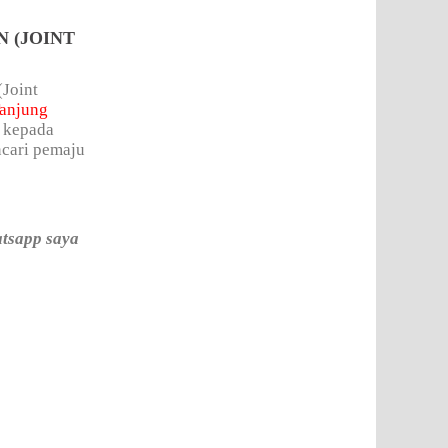
 (JOINT
(Joint
anjung
n kepada
ncari pemaju
atsapp saya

=======

* [Work required]: The answer must be the full listing, exact in every line, with the pictures removed.

* [Your response]:
 (JOINT
(Joint
anjung
n kepada
ncari pemaju
atsapp saya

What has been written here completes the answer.